Apply the Frame Sampling Strategy to select a subset of frames.
Estimate camera poses for the selected frames and encode them with the Camera Conditioning Module.
Pass the voxelized frames through the 3‑D convolutional encoder.
Feed the encoder’s latent tokens to the transformer decoder, adding the pose embedding to each token.
Project decoder outputs to 3‑D points and compute the total loss (reconstruction + depth regularizer).
Back‑propagate gradients and update all parameters with Adam (lr = 1e‑4).
Repeat for the next video.
Frames 0, 2, 4, 7 are voxelized into a 32³ grid.
The encoder compresses the grid to a latent tensor of shape (4, 256).
Pose embedding (all zeros) is added to each of the 4 latent tokens.
The decoder produces 1024 predicted points.
Chamfer distance to the ground‑truth point cloud yields 0.018, depth consistency adds 0.002, total loss = 0.020.

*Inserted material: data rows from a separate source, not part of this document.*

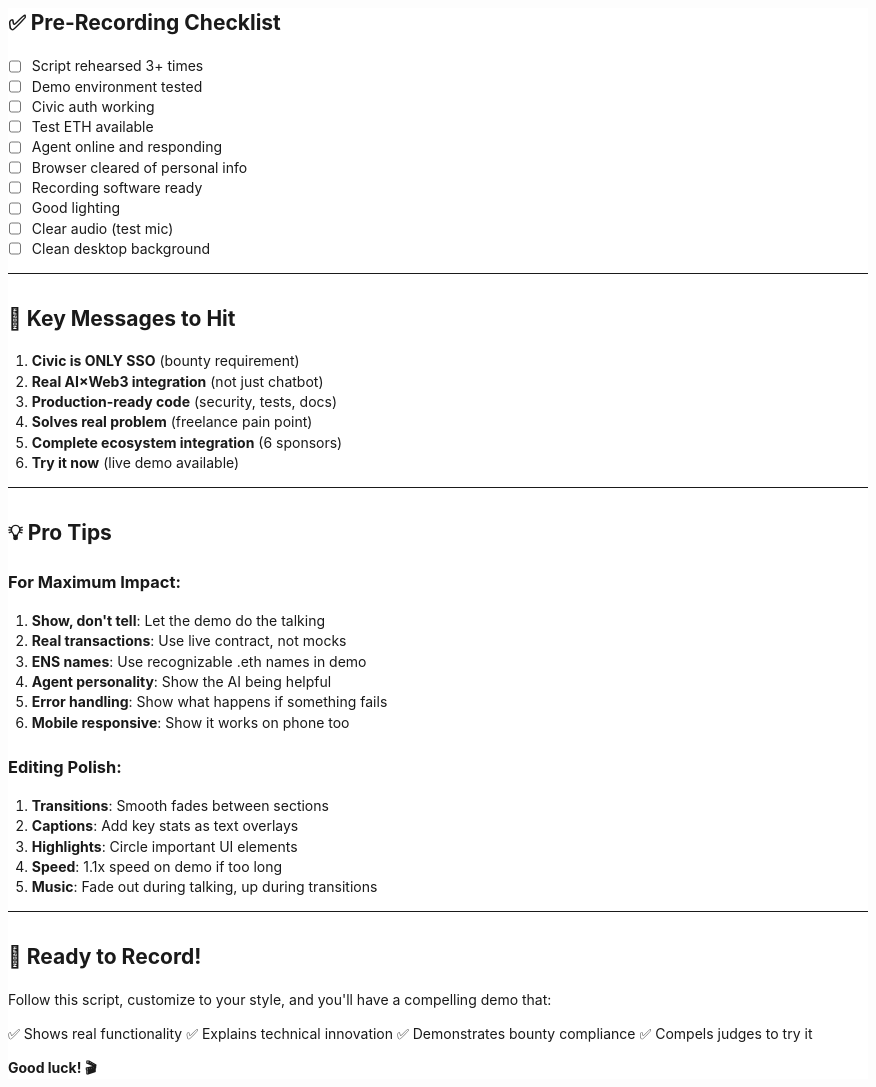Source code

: 
## ✅ Pre-Recording Checklist

- [ ] Script rehearsed 3+ times
- [ ] Demo environment tested
- [ ] Civic auth working
- [ ] Test ETH available
- [ ] Agent online and responding
- [ ] Browser cleared of personal info
- [ ] Recording software ready
- [ ] Good lighting
- [ ] Clear audio (test mic)
- [ ] Clean desktop background

---

## 🎯 Key Messages to Hit

1. **Civic is ONLY SSO** (bounty requirement)
2. **Real AI×Web3 integration** (not just chatbot)
3. **Production-ready code** (security, tests, docs)
4. **Solves real problem** (freelance pain point)
5. **Complete ecosystem integration** (6 sponsors)
6. **Try it now** (live demo available)

---

## 💡 Pro Tips

### For Maximum Impact:

1. **Show, don't tell**: Let the demo do the talking
2. **Real transactions**: Use live contract, not mocks
3. **ENS names**: Use recognizable .eth names in demo
4. **Agent personality**: Show the AI being helpful
5. **Error handling**: Show what happens if something fails
6. **Mobile responsive**: Show it works on phone too

### Editing Polish:

1. **Transitions**: Smooth fades between sections
2. **Captions**: Add key stats as text overlays
3. **Highlights**: Circle important UI elements
4. **Speed**: 1.1x speed on demo if too long
5. **Music**: Fade out during talking, up during transitions

---

## 🚀 Ready to Record!

Follow this script, customize to your style, and you'll have a compelling demo that:

✅ Shows real functionality
✅ Explains technical innovation
✅ Demonstrates bounty compliance
✅ Compels judges to try it

**Good luck! 🎬**

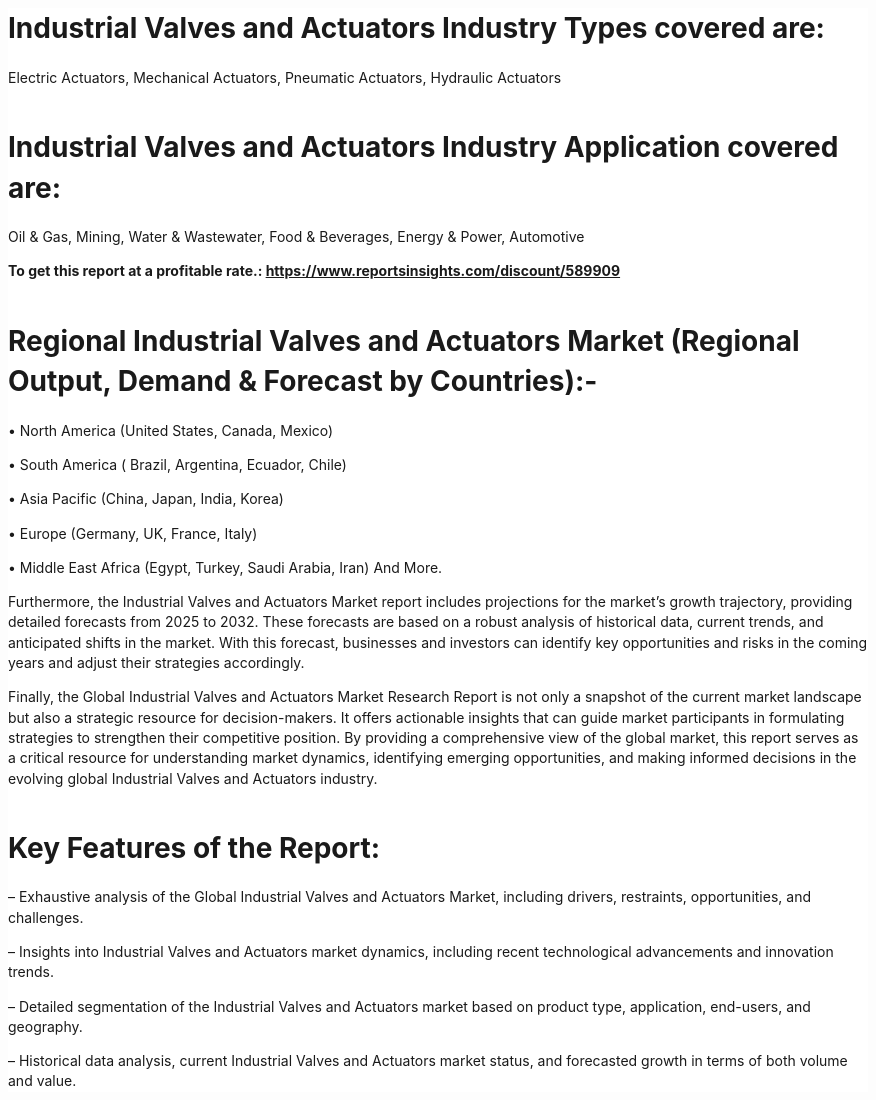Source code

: # <strong>Industrial Valves and Actuators Industry Types covered are:</strong>

Electric Actuators, Mechanical Actuators, Pneumatic Actuators, Hydraulic Actuators

# <strong>Industrial Valves and Actuators Industry Application covered are:</strong>

Oil & Gas, Mining, Water & Wastewater, Food & Beverages, Energy & Power, Automotive

<strong>To get this report at a profitable rate.: <a href=https://www.reportsinsights.com/discount/589909>https://www.reportsinsights.com/discount/589909</a></strong>

# <strong>Regional Industrial Valves and Actuators Market (Regional Output, Demand &amp; Forecast by Countries):-</strong>

• North America (United States, Canada, Mexico)

• South America ( Brazil, Argentina, Ecuador, Chile)

• Asia Pacific (China, Japan, India, Korea)

• Europe (Germany, UK, France, Italy)

• Middle East Africa (Egypt, Turkey, Saudi Arabia, Iran) And More.

Furthermore, the Industrial Valves and Actuators Market report includes projections for the market’s growth trajectory, providing detailed forecasts from 2025 to 2032. These forecasts are based on a robust analysis of historical data, current trends, and anticipated shifts in the market. With this forecast, businesses and investors can identify key opportunities and risks in the coming years and adjust their strategies accordingly.

Finally, the Global Industrial Valves and Actuators Market Research Report is not only a snapshot of the current market landscape but also a strategic resource for decision-makers. It offers actionable insights that can guide market participants in formulating strategies to strengthen their competitive position. By providing a comprehensive view of the global market, this report serves as a critical resource for understanding market dynamics, identifying emerging opportunities, and making informed decisions in the evolving global Industrial Valves and Actuators industry.

# <strong>Key Features of the Report:</strong>

– Exhaustive analysis of the Global Industrial Valves and Actuators Market, including drivers, restraints, opportunities, and challenges.

– Insights into Industrial Valves and Actuators market dynamics, including recent technological advancements and innovation trends.

– Detailed segmentation of the Industrial Valves and Actuators market based on product type, application, end-users, and geography.

– Historical data analysis, current Industrial Valves and Actuators market status, and forecasted growth in terms of both volume and value.
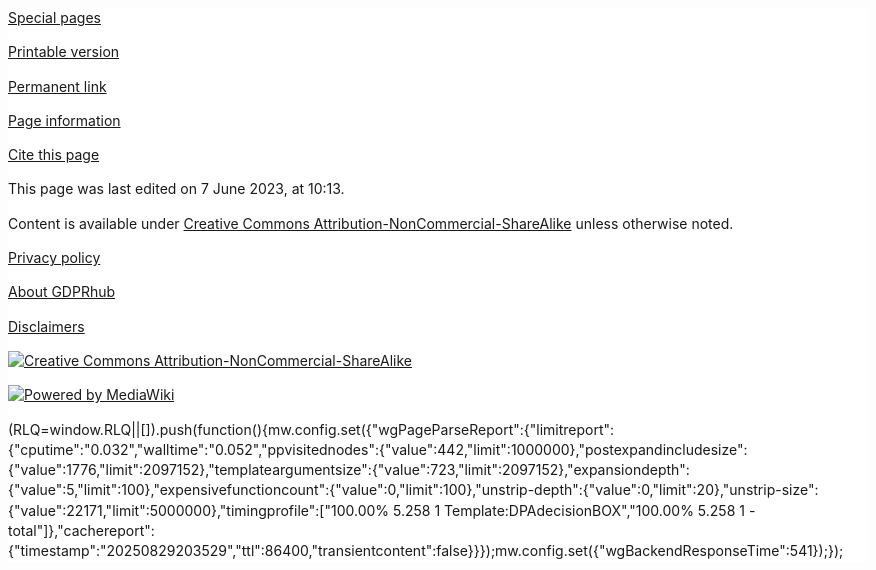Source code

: [Special pages](/index.php?title=Special:SpecialPages "A list of all special pages [q]")

[Printable version](javascript:print\(\); "Printable version of this page [p]")

[Permanent link](/index.php?title=Tietosuojavaltuutetun_toimisto_\(Finland\)_-_7684/171/22&oldid=33296 "Permanent link to this revision of this page")

[Page information](/index.php?title=Tietosuojavaltuutetun_toimisto_\(Finland\)_-_7684/171/22&action=info "More information about this page")

[Cite this page](/index.php?title=Special:CiteThisPage&page=Tietosuojavaltuutetun_toimisto_%28Finland%29_-_7684%2F171%2F22&id=33296&wpFormIdentifier=titleform "Information on how to cite this page")

This page was last edited on 7 June 2023, at 10:13.

Content is available under [Creative Commons Attribution-NonCommercial-ShareAlike](https://creativecommons.org/licenses/by-nc-sa/4.0/) unless otherwise noted.

[Privacy policy](/index.php?title=GDPRhub:Privacy_policy)

[About GDPRhub](/index.php?title=GDPRhub:About)

[Disclaimers](/index.php?title=GDPRhub:General_disclaimer)

[![Creative Commons Attribution-NonCommercial-ShareAlike](/resources/assets/licenses/cc-by-nc-sa.png)](https://creativecommons.org/licenses/by-nc-sa/4.0/)

[![Powered by MediaWiki](/resources/assets/poweredby_mediawiki_88x31.png)](https://www.mediawiki.org/)

(RLQ=window.RLQ||\[\]).push(function(){mw.config.set({"wgPageParseReport":{"limitreport":{"cputime":"0.032","walltime":"0.052","ppvisitednodes":{"value":442,"limit":1000000},"postexpandincludesize":{"value":1776,"limit":2097152},"templateargumentsize":{"value":723,"limit":2097152},"expansiondepth":{"value":5,"limit":100},"expensivefunctioncount":{"value":0,"limit":100},"unstrip-depth":{"value":0,"limit":20},"unstrip-size":{"value":22171,"limit":5000000},"timingprofile":\["100.00% 5.258 1 Template:DPAdecisionBOX","100.00% 5.258 1 -total"\]},"cachereport":{"timestamp":"20250829203529","ttl":86400,"transientcontent":false}}});mw.config.set({"wgBackendResponseTime":541});});
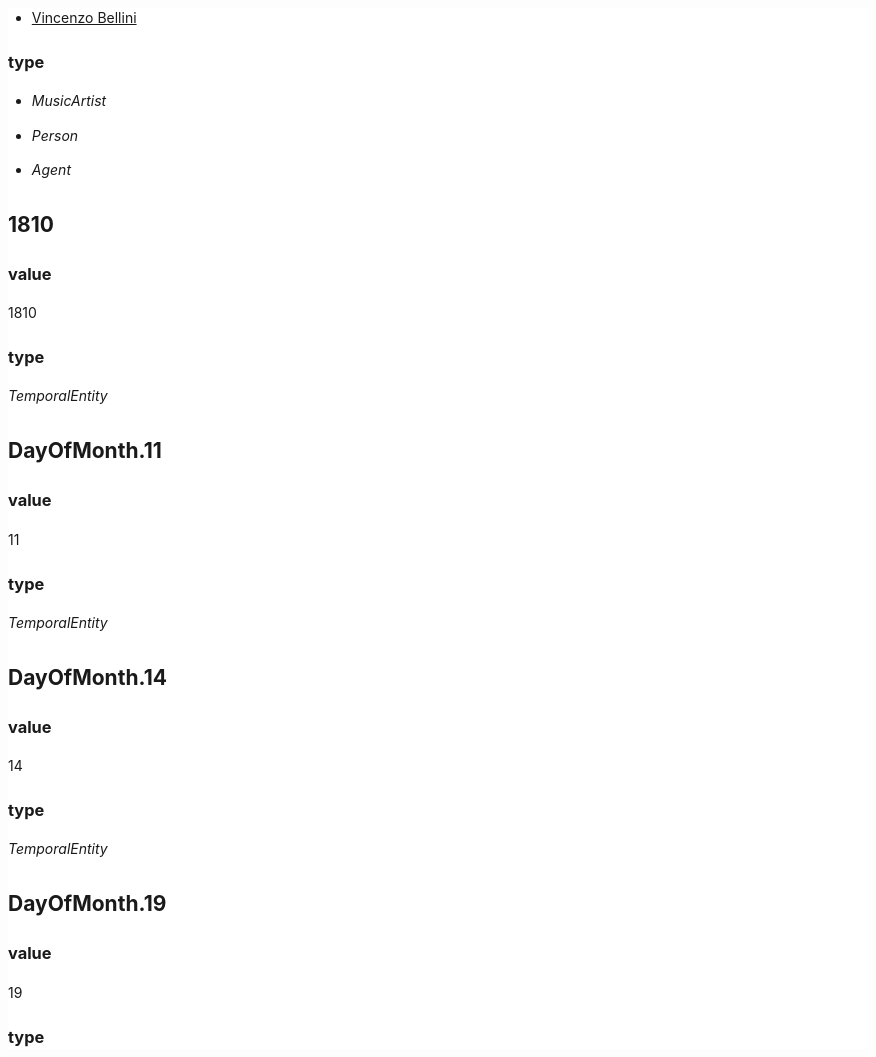  - [Vincenzo Bellini](#Vincenzo-Bellini)

### type

 - *MusicArtist*

 - *Person*

 - *Agent*

## 1810

### value


1810

### type


*TemporalEntity*

## DayOfMonth.11

### value


11

### type


*TemporalEntity*

## DayOfMonth.14

### value


14

### type


*TemporalEntity*

## DayOfMonth.19

### value


19

### type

Adam updates the model parameters; the next iteration repeats with the same frame set.
This concrete trace shows how the geometric sampler reduces the number of processed frames while still providing enough coverage for the model to learn a stable representation.
Scaling and Selection Insights
Additional ablation insights on input frames and model choice.
Increasing the number of input frames does not guarantee monotonically better performance; beyond a modest number the gains plateau and can even degrade due to over‑fitting or increased noise.
Choosing the appropriate Spatial Foundation Model depends on the target task’s geometry complexity and data density: models with richer 3D priors excel on dense reconstruction, while lighter models suffice for sparse or coarse‑grained tasks.
Benchmark Results
Comprehensive SpatialBench performance across all input densities.
The Spatial Foundation Model (SFM) outperforms every prior baseline on the Multi‑density Evaluation across all input regimes.
Table 1 shows SFM attains the lowest AbsRel (0.12) and highest AUC@30 (0.94) among all methods, yielding a 12 % improvement in average AbsRel over the previous best.
**Figure 10.** Qualitative comparison of multi-view 3D reconstruction on SpatialBench.
Limitations and Future Work
This section outlines the practical limitations of the SpatialBench evaluation.
Evaluating 41 models across more than 100 scenes per model in the dense regime consumes substantial compute time; parallelizing across multiple GPUs can alleviate this burden.
All evaluations were performed on H200 GPUs equipped with 141 GB of VRAM; we have not explored larger memory configurations such as B100 or B200, so performance may differ on those systems.
Some methods may need task‑ or scene‑specific hyperparameter tuning to achieve optimal results, but such tuning lies outside the benchmark's scope; we therefore use the recommended configurations from each method’s official codebase for a fair comparison.
At the submission deadline, many newly released models were still being open‑sourced, so we cannot guarantee exhaustive coverage; we commit to continuously integrating and evaluating new methods as they become available.